# Anyone have any good mothers day ideas involving animals?



## Heffanator (Apr 19, 2005)

The question was kind of confusing but I thought getting a big print of a pretty picture of kitty, and putting it in a frame. My mom worships her Miss Kitty, and since she doesn't have long with us, I thought it may be a good idea. 

Any more suggestions? I may need something more! 
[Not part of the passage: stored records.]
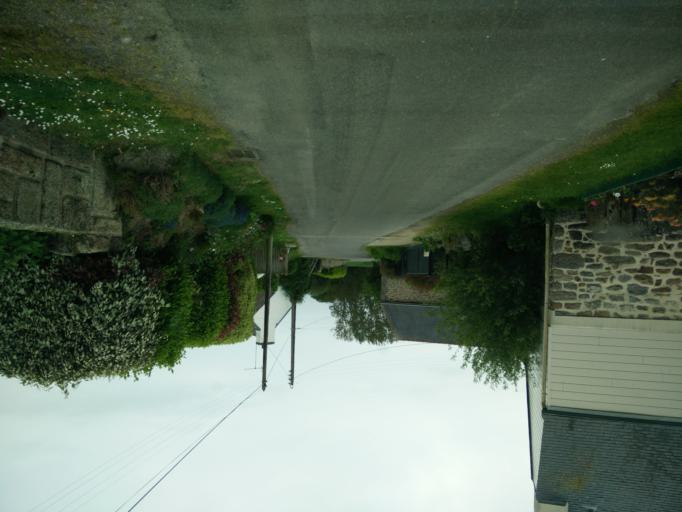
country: FR
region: Brittany
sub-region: Departement du Finistere
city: Tregunc
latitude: 47.8304
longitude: -3.8769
Here are two pics I really like that I may use.
http://img.photobucket.com/albums/v103/heffanator/Animals/Pictures101.jpg 

http://img.photobucket.com/albums/v103/heffanator/Animals/Pictures059.jpg


----------



## Meggies Mum (Apr 28, 2005)

great gift idea, If you want some other ideas involving your fave photo, most photo centres can do fotos on mugs, mouse pads etc.I am one of those mum's who loves having my first cuppa of the day in my golden retriever mug!


----------



## Coopersmum (Apr 13, 2005)

Hi, do you have a lot of pictures of Miss Kitty, if so you could make a life story book about her, starting with the earliest picture you have and adding little thoughts and stories along the way and adding her pictures at her different stages in her life??


----------



## Meggies Mum (Apr 28, 2005)

just thought I'd say _*happy mothers day*_ to all the mums out there...


----------



## Heffanator (Apr 19, 2005)

aww! thanks! I don't have human children but I have 3 furbabies!! =)


----------



## Coopersmum (Apr 13, 2005)

We have our mothers day in March. My children made me the most disgusting cup of tea you could ever imagine and brought it up to my bed! I had to sit and drink it because they were looking at me in anticipation! I told them it was the best tea I had ever tasted


----------



## Heffanator (Apr 19, 2005)

oh gosh coopersmum that would totally suck. Oh well, you made them feel good, they really tried to make you happy, so I'd probably do the same thing too.


----------